Recording Delivery
When a video session ends and recording processing completes, EnableX stores the resulting files — individual stream recordings, transcoded video, live recordings, chat transcripts, and metadata — on its servers. By default, these files are accessible via authenticated HTTPS URLs.
The Recording Delivery service takes this further: it automatically pushes those files to a storage location you own — an FTP/SFTP server, an AWS S3 bucket, Google Drive, or Microsoft Azure Blob Storage — so recordings land in your infrastructure without any manual download step.
You choose which file types are transferred. The available types are:
- Individual Recording — One file per participant stream. These are the raw recordings captured from each participant's outgoing video track during the session.
- Live Recording — A recording captured in real time during the session using the Custom UI live-recording feature.
- Transcoded — A single re-playable video file produced by merging and transcoding the individual stream recordings. This is typically the file you surface to end users for playback.
- Metadata — A structured log file of in-session activity: participant join/leave events, stream state changes, and session telemetry.
- Chat Data — The full text chat transcript from the session.
EnableX organises transferred files into sub-folders at the destination using the following structure:
<destination-root>/
<room_id>/
<conf_num>/
individual_recording_1.mov
individual_recording_2.mov
transcoded.mov
chat.json
metadata.json
Every file is placed under a folder named after the room_id, then a subfolder
named after the conf_num (conference number). This structure means you can
identify recordings by room and session directly from the file path, without needing a
separate index.
Configure via the Portal
Recording Delivery is configured per project. To set it up:
- Log in to the EnableX Portal.
- Navigate to My Projects and select your project.
- Click the Settings tab, then open the Recording & Delivery tab.
- Under Deliver File Types, select which file types you want transferred.
- Under Deliver Files To, choose your destination and fill in the connection details.
- Click Save.
From this point on, whenever a session in this project produces recordings, EnableX will automatically push the selected file types to your configured destination.
FTP / SFTP
Select FTP to my server from the Deliver files to dropdown. Provide:
- FTP Server — Hostname or IP address of your FTP server.
- Username — FTP account username.
- Password — FTP account password.
- Port — Optional. Defaults to the standard FTP port if left blank.
SCP (Secure Copy)
Select Secure copy to my server. This uses SCP over SSH to securely transfer files to your server. Provide your SSH host, username, and authentication credentials in the SFTP Settings section that appears.
AWS S3
Select Save on AWS S3. Provide your AWS Access Key ID, Secret Access Key,
bucket name, and region. EnableX uses these credentials to write directly to your S3 bucket
under the room_id/conf_num prefix.
Google Drive
Select Save on Google Drive. Connect your Google account and specify the
target Drive folder. EnableX will upload files into the designated folder using the
room_id/conf_num organisation.
Microsoft Azure
Select Save on Microsoft Azure. Provide your Azure Blob Storage account
name, account key, and target container. Files are uploaded using the standard
room_id/conf_num blob prefix.

● ● ● ● ● ● ●

LIST OF TASKS:
1. According to the Recording Delivery guide, which file type is typically the one surfaced to end users for playback?
2. Translate this sentence from the Recording Delivery guide into Spanish: "Recording Delivery is configured per project."
3. Reproduce the Recording Delivery guide from "SCP (Secure Copy)" up to and including "room_id/conf_num organisation.".
The rows are separate material, unrelated to the Recording Delivery guide.

Data items:
● ● ● ● ● ● ●

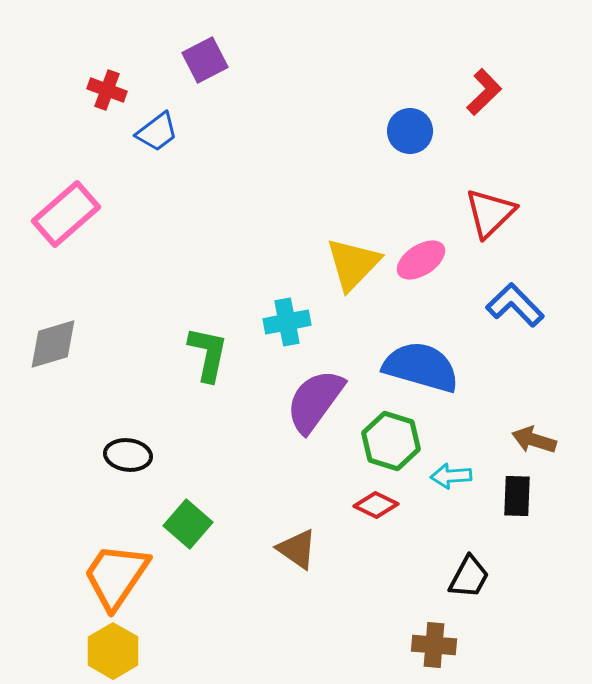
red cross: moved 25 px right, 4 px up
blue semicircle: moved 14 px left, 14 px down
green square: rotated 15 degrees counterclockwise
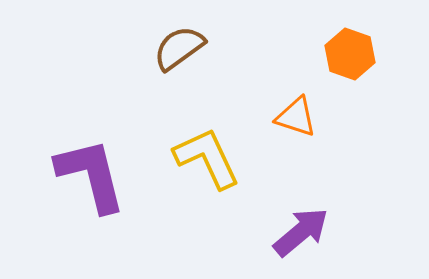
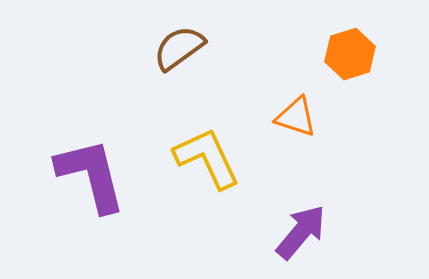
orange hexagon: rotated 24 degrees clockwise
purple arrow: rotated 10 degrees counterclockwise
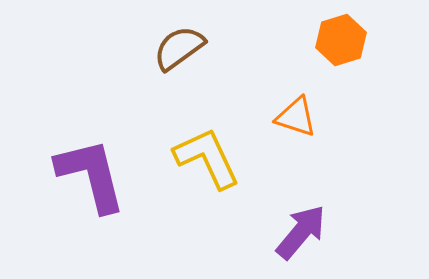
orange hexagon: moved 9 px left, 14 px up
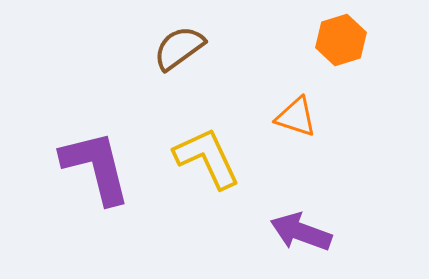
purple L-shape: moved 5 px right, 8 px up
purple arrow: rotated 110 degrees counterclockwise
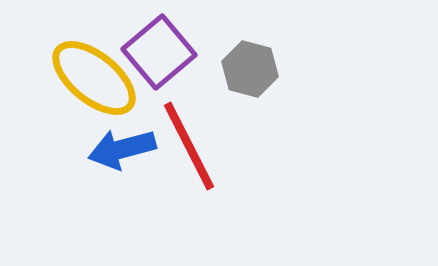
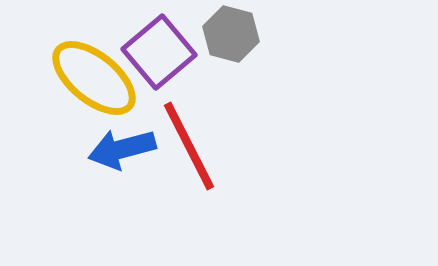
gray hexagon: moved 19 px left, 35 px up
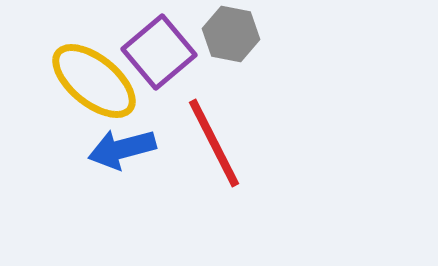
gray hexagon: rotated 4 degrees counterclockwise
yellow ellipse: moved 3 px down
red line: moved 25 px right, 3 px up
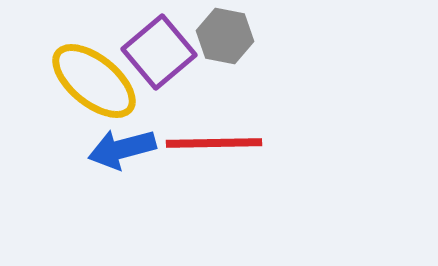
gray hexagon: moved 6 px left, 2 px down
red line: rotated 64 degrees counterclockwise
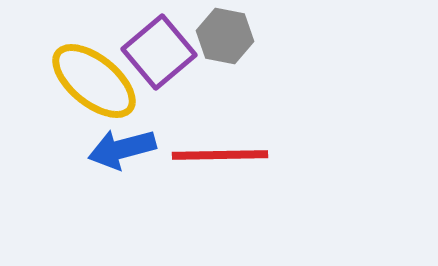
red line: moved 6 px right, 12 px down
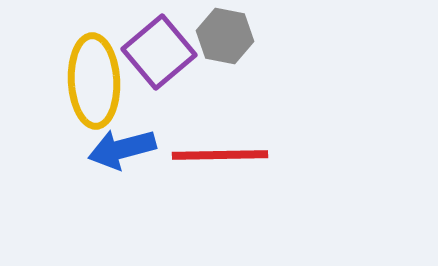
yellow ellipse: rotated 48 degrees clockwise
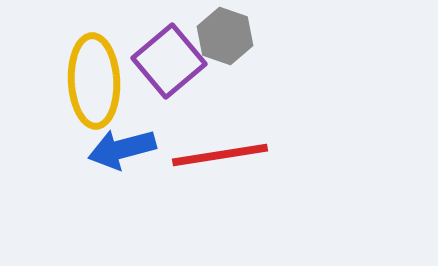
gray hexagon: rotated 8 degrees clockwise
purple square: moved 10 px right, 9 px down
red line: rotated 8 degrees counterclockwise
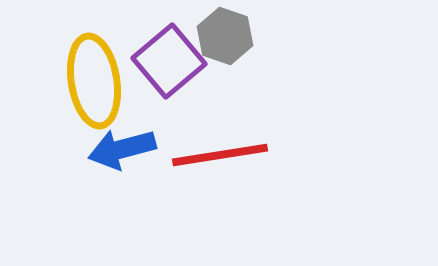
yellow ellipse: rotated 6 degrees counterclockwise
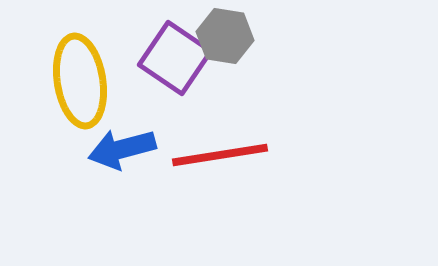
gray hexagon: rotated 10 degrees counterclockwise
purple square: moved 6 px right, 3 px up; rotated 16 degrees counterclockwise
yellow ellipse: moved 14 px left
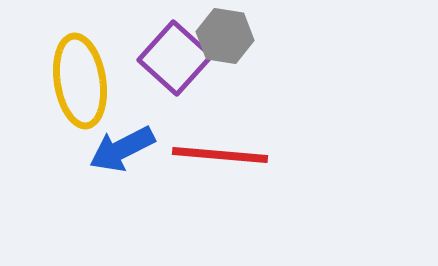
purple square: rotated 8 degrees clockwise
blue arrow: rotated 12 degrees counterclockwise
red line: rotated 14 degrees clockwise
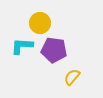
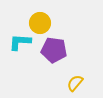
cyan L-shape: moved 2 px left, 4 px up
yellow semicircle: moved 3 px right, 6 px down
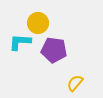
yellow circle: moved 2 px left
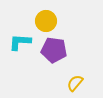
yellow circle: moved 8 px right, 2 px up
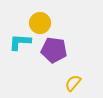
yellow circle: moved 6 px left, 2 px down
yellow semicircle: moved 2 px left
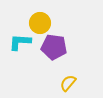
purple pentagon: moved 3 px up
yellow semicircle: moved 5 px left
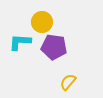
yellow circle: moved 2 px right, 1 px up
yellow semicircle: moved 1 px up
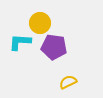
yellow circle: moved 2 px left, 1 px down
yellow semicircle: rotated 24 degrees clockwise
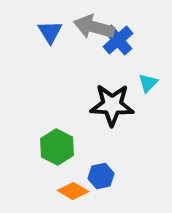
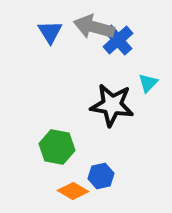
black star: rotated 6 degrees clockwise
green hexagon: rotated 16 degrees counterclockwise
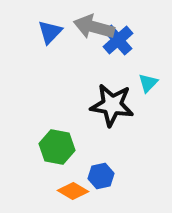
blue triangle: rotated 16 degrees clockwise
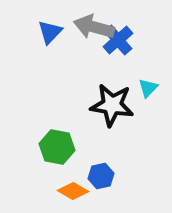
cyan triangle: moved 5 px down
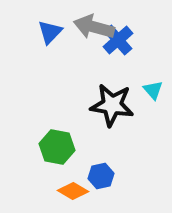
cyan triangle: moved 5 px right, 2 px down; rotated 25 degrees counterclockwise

● ● ● ● ● ● ●

EXPECTED RESPONSES:
1. The transcoded file.

2. Recording Delivery se configura por proyecto.

3.
SCP (Secure Copy)
Select Secure copy to my server. This uses SCP over SSH to securely transfer files to your server. Provide your SSH host, username, and authentication credentials in the SFTP Settings section that appears.
AWS S3
Select Save on AWS S3. Provide your AWS Access Key ID, Secret Access Key,
bucket name, and region. EnableX uses these credentials to write directly to your S3 bucket
under the room_id/conf_num prefix.
Google Drive
Select Save on Google Drive. Connect your Google account and specify the
target Drive folder. EnableX will upload files into the designated folder using the
room_id/conf_num organisation.